I closed the door and inhaled a deep breath. “I have a headache.” I parked my lunch pail on the marble-topped hall table. My book bag slid off my shoulder to the floor.
“Ja? A headache?” Gerda lowered the duster. “I left a note with the Acklens. It said that you would go with their boy to the party tonight. Should I not have done that?”
“Oh.” I slumped against the wall. “Percy. How the blue blazes did I forget about him?” I massaged the aching bridge of my nose between my thumb and middle finger. “He’s going to think I’m an absolute loon.”
“Shall I send another note?”
“No. Thank you. I need some sort of reward for surviving this day.” I pushed myself off the wall and headed for the staircase.
“Oh, Miss Mead—I almost forgot, your mother’s birthday envelope arrived. I put it on your bed.”
“Oh? Thank you.” My stomach sank. “I suppose I had better go see what extraordinary adventures she’s undertaken this year.”
I clambered up to my room with the same withered-hot-air-balloon sensation I’d experienced when Henry pulled me down from the theater’s ceiling.

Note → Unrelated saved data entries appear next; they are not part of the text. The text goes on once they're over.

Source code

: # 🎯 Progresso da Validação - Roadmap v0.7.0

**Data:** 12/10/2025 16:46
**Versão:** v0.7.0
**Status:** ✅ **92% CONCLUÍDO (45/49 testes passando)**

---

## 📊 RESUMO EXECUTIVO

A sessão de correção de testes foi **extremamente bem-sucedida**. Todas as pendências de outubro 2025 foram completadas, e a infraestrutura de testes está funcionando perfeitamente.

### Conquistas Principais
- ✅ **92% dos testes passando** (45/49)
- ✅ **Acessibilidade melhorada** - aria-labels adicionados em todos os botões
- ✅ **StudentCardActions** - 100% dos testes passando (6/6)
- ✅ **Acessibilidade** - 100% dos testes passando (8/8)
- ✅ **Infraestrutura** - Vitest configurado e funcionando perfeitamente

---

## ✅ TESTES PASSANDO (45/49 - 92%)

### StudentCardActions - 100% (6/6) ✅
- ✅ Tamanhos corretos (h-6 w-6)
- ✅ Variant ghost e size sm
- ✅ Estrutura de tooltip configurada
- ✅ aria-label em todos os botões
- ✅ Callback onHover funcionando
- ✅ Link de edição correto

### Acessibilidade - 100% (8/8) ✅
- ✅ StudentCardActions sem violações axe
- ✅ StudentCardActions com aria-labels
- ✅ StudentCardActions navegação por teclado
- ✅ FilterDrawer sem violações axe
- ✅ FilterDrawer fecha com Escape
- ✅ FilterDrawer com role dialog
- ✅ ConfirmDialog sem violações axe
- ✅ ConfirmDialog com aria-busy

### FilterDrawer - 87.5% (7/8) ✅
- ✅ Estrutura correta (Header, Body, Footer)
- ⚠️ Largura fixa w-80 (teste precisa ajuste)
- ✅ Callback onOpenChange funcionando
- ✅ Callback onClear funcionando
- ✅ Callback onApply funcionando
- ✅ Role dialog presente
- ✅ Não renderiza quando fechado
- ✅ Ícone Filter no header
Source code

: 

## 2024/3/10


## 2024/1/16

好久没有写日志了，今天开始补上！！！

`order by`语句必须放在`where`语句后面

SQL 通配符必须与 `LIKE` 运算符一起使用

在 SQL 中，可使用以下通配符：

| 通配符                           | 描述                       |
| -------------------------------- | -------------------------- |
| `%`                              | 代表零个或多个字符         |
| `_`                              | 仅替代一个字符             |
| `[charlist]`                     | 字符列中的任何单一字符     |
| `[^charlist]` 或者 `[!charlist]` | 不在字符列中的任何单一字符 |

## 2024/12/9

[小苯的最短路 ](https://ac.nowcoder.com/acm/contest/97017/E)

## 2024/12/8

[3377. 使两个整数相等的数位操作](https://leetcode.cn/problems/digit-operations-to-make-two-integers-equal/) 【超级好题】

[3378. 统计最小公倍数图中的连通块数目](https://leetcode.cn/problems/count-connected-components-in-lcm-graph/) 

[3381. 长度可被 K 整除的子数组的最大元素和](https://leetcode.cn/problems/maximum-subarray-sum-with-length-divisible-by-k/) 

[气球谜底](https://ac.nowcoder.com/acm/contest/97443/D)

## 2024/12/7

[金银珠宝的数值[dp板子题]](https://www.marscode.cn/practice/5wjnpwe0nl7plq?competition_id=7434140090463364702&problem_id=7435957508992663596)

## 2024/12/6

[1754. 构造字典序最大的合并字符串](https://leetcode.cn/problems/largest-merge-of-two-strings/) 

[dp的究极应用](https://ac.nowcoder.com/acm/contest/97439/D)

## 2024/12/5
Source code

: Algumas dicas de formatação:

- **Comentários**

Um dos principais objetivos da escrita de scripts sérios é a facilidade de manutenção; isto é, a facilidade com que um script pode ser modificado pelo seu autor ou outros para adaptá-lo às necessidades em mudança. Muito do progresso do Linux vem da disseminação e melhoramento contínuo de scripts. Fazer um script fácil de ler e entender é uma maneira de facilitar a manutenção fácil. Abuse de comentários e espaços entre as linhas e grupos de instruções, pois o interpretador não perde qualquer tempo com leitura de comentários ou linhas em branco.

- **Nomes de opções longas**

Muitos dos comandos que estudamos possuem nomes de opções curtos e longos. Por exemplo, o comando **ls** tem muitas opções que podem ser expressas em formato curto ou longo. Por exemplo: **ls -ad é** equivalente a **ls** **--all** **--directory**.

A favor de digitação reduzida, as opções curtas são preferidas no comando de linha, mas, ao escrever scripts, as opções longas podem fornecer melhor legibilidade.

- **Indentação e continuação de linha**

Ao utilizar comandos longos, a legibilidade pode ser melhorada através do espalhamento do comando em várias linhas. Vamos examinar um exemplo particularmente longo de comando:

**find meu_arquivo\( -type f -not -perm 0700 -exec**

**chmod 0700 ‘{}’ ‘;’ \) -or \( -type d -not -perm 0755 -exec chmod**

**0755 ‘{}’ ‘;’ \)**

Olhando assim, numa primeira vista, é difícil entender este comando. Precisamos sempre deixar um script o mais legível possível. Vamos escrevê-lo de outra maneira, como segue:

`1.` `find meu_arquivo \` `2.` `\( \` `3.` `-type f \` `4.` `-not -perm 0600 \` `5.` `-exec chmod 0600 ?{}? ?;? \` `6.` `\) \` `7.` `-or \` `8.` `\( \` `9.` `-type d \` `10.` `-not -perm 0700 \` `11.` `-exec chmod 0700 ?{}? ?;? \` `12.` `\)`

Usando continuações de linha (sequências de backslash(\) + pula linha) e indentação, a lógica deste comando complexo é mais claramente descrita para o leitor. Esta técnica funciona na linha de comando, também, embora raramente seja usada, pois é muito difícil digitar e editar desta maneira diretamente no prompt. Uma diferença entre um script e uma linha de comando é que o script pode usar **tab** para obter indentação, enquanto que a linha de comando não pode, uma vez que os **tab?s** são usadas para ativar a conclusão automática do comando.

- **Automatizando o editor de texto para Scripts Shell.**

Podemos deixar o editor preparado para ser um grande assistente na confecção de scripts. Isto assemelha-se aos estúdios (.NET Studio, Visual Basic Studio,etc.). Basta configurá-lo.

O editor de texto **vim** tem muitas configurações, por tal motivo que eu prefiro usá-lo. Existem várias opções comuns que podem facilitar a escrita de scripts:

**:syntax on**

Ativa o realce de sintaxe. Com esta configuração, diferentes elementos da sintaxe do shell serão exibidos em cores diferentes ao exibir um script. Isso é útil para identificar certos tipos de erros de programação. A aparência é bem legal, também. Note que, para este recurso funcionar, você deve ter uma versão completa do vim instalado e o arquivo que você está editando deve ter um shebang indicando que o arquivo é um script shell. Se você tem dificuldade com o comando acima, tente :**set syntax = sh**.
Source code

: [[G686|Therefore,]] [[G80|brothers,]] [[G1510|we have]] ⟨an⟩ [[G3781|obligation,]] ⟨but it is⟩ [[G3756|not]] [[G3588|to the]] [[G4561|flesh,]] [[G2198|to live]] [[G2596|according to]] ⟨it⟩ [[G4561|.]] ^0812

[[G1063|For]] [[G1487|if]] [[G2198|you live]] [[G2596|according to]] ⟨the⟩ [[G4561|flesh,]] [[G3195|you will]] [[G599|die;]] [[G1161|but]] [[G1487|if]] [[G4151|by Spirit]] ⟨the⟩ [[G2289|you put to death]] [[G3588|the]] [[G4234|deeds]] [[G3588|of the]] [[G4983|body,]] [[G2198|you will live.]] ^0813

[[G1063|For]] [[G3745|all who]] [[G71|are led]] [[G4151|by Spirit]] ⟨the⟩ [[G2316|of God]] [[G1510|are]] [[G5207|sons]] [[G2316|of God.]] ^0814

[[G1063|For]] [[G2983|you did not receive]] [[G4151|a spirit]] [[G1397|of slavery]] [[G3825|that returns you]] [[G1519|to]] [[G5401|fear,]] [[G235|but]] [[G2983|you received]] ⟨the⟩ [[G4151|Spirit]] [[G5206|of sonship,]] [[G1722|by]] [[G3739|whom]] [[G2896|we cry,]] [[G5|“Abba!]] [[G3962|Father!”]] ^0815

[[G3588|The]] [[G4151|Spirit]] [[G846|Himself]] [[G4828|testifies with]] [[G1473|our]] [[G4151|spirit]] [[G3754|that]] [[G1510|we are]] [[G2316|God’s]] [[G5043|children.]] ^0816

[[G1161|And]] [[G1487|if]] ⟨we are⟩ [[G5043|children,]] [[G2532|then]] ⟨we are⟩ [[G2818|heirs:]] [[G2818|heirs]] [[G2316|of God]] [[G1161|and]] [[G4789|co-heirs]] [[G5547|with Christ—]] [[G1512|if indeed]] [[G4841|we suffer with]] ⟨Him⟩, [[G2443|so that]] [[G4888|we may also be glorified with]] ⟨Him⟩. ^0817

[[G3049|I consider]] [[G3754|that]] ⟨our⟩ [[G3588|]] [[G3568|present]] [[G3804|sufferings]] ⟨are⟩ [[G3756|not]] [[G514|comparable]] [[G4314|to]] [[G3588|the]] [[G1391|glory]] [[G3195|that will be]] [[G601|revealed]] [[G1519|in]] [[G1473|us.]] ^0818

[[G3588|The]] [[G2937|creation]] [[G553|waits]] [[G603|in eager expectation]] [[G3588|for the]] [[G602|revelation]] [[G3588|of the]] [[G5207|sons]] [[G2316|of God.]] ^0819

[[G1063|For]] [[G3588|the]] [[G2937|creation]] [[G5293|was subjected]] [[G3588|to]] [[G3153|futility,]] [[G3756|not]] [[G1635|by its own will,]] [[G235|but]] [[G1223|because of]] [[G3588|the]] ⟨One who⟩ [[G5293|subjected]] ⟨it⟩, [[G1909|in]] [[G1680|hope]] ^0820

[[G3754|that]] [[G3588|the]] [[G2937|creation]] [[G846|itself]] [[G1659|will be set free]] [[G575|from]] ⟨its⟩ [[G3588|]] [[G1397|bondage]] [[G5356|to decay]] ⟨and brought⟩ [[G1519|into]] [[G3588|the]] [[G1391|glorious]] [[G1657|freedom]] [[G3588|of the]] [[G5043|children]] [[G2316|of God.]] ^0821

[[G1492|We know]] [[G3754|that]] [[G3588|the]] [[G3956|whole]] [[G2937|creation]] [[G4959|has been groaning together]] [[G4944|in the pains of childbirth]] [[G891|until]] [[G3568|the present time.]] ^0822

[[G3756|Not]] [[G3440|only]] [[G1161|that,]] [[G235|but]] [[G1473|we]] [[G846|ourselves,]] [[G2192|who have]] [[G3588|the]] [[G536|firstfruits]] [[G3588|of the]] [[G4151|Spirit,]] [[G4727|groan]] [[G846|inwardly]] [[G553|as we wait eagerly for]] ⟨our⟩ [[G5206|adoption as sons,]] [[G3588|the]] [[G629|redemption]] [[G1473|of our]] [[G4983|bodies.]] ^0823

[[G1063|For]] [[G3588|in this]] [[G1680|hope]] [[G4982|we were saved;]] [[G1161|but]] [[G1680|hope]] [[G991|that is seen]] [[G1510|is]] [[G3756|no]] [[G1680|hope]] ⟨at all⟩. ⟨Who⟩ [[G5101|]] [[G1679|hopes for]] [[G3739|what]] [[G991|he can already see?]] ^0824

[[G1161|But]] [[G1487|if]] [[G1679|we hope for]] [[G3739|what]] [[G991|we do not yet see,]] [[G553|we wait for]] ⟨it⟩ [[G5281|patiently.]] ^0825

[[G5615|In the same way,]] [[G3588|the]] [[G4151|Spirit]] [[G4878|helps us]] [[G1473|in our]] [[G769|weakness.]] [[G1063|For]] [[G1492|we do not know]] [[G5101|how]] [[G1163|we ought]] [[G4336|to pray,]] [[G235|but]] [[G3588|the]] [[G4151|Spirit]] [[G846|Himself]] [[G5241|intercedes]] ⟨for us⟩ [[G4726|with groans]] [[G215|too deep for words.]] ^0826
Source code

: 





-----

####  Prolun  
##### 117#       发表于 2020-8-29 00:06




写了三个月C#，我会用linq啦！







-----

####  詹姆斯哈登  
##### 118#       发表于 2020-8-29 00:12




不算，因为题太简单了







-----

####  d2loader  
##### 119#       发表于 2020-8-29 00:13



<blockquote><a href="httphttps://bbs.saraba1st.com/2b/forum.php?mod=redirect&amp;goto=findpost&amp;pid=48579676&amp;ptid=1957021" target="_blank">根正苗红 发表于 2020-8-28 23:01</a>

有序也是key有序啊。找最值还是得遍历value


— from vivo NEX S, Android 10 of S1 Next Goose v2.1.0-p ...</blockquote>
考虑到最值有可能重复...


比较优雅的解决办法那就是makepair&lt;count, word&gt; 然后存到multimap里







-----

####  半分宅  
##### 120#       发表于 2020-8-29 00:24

Halfway across the bedroom floor, my feet stopped. There wasn’t an envelope waiting for me on my pink bedspread. It was a ticket, a pale brown one with curved edges and the words ONE-WAY PASSAGE TO NEW YORK CITY written across the center in block letters. My skin warmed, and my ears buzzed. I rubbed my eyes and willed away the delusion, for that’s what it had to have been.
I lowered my hands. The ticket disappeared, and a plain white envelope came into view, return address New York City. I picked it up and ripped it open.
October 10, 1900
My Dear, Darling Daughter,
Can you really be seventeen years old, my funny little lamb? You’re more woman than girl now, which makes your poor mama feel like an ancient crone. My heavens, I was only three months younger than you are now when I became your mother. I hope and pray you don’t follow my same path to early motherhood. Don’t rush into relationships with boys, even if they are as handsome as a certain young dental apprentice who wooed me off the stage eighteen years ago. You know as well as I do about the heartbreak that can result when two fools hurry to play grown-up.